En 1936, le cinéma sonore existe depuis 9 ans et le muet a quasiment disparu. Malgré tout, après de longues hésitations (il avait d’abord écrit un scénario pour le parlant), Charles Chaplin décide de conserver son art de la pantomime et de faire des Temps modernes un film muet. Enfin presque car, pour la première fois, le cinéma de Chaplin contient des éléments parlants mais ceux-ci sont méticuleusement choisis.
En effet, Charlot acquiert une voix pour la chanson se situant à la fin mais celle-ci devient un élément comique
puisque notre héros perd les paroles de celle-ci et pallie à son problème en chantant un charabia international qui lui permet une fois de plus de parler à tous les publics à travers le monde et qui rend éternelle la chanson française Je cherche après Titine
. Mais outre cette séquence hilarante (et quelques bruitages comiques comme des gargouillements), le parlant lui permet d’appuyer le discours engagé du film. Effectivement, les seuls dialogues compréhensibles proviennent de machines permettant de donner des ordres, ce qui appuie totalement sa critique de la déshumanisation de la société moderne.
Chaplin signe un véritable tract politique évoquant à la fois le travail à la chaine, les révoltes ouvrières, le chômage et, une fois de plus, la pauvreté.
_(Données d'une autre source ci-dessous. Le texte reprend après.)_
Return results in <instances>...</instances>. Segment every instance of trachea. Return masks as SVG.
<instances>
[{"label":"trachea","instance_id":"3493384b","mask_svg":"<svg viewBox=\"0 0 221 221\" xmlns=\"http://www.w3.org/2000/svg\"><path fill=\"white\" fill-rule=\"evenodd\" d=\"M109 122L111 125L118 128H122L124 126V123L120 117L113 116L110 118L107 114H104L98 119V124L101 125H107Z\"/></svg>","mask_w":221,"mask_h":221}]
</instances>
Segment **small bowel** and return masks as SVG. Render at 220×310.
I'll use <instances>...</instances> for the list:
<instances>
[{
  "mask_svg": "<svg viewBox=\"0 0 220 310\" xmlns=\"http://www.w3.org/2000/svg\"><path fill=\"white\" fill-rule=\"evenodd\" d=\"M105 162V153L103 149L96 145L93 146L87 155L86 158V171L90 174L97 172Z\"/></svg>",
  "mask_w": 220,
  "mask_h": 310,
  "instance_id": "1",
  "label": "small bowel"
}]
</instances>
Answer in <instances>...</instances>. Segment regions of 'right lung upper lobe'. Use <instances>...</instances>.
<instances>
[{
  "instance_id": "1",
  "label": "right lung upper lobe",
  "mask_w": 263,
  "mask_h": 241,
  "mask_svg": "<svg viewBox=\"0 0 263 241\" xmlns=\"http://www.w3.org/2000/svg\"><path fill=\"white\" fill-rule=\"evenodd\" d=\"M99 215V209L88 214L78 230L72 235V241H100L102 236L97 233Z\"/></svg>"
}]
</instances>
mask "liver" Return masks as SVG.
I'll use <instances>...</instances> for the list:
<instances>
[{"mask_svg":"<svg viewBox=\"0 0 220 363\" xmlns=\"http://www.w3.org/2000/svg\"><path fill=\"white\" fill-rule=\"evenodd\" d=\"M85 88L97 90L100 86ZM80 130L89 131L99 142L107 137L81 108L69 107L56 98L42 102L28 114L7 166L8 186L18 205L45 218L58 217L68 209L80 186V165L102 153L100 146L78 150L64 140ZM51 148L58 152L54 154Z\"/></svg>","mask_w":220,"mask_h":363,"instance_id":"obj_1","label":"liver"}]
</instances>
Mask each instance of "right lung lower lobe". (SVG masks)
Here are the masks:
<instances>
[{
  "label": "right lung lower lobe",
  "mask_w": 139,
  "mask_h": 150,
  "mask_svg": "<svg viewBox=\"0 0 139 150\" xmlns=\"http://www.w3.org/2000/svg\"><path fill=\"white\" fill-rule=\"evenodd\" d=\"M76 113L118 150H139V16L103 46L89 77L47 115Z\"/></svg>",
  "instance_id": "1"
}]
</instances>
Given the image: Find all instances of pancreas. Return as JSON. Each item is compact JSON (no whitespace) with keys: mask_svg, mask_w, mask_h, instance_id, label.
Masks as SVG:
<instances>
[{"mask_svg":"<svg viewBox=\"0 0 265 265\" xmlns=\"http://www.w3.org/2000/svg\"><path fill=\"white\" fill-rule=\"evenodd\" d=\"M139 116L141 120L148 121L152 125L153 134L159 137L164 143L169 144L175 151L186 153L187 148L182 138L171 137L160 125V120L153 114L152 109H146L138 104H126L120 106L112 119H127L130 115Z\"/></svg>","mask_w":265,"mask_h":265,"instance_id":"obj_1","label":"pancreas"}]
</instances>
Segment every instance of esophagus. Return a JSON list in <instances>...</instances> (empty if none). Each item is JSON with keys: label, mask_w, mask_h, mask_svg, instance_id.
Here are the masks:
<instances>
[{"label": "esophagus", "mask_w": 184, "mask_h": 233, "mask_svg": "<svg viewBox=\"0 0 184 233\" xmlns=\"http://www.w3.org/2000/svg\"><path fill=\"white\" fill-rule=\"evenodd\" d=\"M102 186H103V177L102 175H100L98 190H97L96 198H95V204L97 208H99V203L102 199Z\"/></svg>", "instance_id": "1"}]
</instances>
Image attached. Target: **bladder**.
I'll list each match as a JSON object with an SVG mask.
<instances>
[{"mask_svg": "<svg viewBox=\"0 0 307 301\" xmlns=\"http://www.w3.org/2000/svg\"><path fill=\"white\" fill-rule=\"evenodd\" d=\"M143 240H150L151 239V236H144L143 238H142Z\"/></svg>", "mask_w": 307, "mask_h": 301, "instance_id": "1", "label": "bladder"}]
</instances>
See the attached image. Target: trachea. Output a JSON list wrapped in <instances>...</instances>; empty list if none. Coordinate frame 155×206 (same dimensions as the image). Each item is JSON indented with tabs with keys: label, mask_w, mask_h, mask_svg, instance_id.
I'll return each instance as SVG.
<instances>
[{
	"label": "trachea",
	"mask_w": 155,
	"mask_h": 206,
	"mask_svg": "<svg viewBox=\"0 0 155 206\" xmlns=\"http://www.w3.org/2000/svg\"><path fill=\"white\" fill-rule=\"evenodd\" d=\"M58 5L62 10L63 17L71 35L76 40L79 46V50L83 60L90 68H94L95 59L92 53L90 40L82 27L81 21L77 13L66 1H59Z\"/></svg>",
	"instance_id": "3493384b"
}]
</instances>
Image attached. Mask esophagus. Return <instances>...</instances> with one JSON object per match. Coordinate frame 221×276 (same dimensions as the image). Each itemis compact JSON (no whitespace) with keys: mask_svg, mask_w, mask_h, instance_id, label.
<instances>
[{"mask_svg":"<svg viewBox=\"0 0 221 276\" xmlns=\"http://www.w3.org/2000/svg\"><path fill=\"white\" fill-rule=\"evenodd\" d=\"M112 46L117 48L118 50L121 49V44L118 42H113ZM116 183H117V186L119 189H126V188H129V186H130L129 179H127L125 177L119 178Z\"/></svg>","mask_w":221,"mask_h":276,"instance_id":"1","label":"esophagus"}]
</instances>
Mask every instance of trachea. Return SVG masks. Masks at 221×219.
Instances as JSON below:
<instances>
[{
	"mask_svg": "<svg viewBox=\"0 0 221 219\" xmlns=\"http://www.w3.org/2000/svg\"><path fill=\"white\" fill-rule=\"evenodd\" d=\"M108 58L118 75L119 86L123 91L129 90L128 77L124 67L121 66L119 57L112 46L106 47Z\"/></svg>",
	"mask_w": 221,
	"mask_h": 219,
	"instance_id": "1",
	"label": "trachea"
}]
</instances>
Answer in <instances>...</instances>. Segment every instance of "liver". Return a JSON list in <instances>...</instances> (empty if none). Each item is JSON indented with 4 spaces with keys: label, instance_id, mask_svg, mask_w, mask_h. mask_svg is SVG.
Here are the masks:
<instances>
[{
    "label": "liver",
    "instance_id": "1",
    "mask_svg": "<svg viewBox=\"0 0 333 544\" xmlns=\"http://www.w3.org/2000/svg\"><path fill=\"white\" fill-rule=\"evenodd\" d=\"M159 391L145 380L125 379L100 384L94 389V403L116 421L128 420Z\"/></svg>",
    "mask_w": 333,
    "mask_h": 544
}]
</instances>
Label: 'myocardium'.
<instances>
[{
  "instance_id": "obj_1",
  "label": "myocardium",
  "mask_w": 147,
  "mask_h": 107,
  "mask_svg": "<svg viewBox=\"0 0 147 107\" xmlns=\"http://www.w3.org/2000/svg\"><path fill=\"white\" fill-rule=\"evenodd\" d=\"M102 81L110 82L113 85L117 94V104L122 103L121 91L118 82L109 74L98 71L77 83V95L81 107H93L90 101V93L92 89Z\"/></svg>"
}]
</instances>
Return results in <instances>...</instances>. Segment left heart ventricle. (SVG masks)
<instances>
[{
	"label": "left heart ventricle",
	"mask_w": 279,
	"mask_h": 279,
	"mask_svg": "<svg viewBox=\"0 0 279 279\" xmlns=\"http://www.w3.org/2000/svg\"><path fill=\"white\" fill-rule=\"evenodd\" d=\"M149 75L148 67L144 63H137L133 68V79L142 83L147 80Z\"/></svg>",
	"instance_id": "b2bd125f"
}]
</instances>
Il n’est d’ailleurs pas innocent que notre vagabond bien aimé préfère un moment la prison à une liberté qui constitue essentiellement pour lui aliénation par le travail (le geste répétitif qu’il effectue toute la journée devenant une vraie maladie) et misère.
Chaplin est passionné par son sujet et cela se ressent par l’inventivité dont il fait preuve
: il est impossible d’oublier les séquences où Charlot est martyrisé par la machine à manger, est aspiré par la chaine de montage, chante la reprise de Je cherche après Titine évoquée plus haut ou est en train de patiner sans se rendre compte qu’il risque sa vie.
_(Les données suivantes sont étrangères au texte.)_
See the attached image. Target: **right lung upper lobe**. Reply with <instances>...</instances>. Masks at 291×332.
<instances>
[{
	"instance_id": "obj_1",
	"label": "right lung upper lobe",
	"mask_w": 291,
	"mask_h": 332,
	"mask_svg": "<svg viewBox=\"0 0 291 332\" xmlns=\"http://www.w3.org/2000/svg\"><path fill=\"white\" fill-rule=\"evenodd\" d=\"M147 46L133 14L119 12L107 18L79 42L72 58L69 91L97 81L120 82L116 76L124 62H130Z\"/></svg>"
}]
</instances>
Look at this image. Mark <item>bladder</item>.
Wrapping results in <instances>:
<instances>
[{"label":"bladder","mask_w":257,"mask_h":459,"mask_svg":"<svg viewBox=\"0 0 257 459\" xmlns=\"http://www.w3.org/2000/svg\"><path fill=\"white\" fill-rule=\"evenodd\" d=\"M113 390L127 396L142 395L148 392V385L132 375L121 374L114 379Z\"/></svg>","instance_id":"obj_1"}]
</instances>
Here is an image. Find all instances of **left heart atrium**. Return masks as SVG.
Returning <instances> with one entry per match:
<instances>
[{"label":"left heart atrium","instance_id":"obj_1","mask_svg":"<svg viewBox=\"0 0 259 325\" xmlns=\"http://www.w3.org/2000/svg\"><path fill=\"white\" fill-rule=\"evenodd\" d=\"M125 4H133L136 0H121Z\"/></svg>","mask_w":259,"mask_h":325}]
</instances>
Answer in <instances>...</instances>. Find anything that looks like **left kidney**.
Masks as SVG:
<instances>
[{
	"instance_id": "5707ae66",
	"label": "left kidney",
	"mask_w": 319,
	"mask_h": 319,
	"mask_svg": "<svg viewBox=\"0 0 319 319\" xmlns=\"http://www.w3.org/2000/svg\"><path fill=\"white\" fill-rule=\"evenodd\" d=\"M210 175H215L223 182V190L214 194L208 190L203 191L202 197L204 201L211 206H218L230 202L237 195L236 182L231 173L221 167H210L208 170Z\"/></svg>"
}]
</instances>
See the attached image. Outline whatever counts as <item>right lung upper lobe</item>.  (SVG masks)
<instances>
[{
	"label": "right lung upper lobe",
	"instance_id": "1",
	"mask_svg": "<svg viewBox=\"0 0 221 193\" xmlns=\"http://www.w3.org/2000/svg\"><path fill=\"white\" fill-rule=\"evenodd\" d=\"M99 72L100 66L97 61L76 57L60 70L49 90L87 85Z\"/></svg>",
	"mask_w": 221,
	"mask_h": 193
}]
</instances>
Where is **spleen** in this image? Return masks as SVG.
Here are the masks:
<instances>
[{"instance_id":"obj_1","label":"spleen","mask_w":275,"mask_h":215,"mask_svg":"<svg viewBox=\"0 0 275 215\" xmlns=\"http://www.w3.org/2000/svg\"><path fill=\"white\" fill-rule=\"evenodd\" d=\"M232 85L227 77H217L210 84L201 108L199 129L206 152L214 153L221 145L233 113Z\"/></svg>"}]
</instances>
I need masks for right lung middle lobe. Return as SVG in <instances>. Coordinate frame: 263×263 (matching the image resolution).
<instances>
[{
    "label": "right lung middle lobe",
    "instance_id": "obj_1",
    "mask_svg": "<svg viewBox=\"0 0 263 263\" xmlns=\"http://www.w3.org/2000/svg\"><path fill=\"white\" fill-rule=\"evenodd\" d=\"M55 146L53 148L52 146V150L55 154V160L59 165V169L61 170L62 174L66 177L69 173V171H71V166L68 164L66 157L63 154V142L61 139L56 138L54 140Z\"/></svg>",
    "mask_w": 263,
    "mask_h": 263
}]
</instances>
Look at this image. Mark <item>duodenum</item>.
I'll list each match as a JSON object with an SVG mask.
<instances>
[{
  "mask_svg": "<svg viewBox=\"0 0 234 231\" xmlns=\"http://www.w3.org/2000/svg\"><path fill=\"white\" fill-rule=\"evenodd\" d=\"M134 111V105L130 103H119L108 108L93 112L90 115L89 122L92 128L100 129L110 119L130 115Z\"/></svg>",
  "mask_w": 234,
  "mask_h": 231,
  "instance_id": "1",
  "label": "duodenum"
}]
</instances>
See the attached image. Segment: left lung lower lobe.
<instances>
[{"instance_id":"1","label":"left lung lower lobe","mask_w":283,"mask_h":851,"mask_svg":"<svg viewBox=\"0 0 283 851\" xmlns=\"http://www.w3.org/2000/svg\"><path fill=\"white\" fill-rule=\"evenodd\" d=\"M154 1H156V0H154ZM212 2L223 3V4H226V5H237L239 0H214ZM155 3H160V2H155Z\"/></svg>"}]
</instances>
Cette dernière séquence montre, en outre, que, bien qu’il ne soit généralement pas vanté pour ses innovations formelles, Chaplin contrôle parfaitement la technique du 7ème Art puisqu’elle a été créée grâce à un trucage ingénieux et parfaitement maitrisé utilisant le principe du matte-painting
. De même, son sens plastique ressort avec les magnifiques plans d’usine que l’on peut trouver dans la première partie. Quant à sa maitrise du montage, elle apparait clairement avec le célèbre fondu enchainé entre les deux premiers plans du film qui provient directement des recherches du cinéma soviétique (et en particulier du travail de Sergueï Mikhaïlovitch Eisenstein).
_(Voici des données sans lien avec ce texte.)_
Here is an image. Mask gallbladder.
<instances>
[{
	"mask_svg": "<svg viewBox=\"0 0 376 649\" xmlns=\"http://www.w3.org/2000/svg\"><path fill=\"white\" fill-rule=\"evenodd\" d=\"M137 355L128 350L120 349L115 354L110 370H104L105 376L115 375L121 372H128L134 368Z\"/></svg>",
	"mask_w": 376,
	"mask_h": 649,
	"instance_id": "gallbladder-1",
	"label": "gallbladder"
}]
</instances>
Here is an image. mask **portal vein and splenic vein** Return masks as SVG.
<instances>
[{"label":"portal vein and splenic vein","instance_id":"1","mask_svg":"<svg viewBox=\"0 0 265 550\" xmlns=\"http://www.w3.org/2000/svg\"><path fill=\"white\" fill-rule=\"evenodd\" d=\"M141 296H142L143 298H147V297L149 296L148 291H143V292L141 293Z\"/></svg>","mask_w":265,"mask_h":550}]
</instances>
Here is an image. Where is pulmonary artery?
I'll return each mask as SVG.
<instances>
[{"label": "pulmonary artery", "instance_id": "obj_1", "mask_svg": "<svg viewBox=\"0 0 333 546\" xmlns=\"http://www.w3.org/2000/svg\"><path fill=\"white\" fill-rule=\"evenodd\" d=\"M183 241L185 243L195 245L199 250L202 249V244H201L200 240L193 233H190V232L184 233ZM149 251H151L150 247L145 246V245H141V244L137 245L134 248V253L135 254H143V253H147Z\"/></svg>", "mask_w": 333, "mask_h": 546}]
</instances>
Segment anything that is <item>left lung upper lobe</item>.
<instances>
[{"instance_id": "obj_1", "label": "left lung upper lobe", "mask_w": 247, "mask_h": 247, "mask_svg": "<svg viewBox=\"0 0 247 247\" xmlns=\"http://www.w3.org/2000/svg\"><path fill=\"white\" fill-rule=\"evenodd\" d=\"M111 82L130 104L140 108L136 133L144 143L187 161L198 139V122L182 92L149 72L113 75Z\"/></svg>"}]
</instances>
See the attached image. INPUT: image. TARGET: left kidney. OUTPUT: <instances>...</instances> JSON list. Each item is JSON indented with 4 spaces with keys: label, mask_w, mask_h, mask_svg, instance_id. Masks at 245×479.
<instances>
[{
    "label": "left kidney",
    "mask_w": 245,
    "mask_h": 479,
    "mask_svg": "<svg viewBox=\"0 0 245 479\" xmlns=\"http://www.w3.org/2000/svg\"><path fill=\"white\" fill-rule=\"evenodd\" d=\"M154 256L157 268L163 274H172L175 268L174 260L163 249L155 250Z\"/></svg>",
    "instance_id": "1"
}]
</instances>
Enfin, Chaplin signe à nouveau une splendide bande originale contenant le célébrissime morceau Smile.
Ainsi, même si le public actuel pourra être un peu heurté par la jeunesse de la femme dont Charlot tombe amoureux (il est indiqué qu’elle est mineure, ce qui rappelle les différents problèmes qu’a pu rencontrer l’acteur-réalisateur dans la vraie vie à cause de la jeunesse de certaines de ses conquêtes), Les Temps modernes reste une œuvre hilarante et touchante tout en ayant un discours politique toujours d’actualité. En résumé, un chef-d’œuvre qui n’a aucunement vieilli malgré les années et le fait qu’il soit un film muet et qui est un des meilleurs films du grand Charles Chaplin.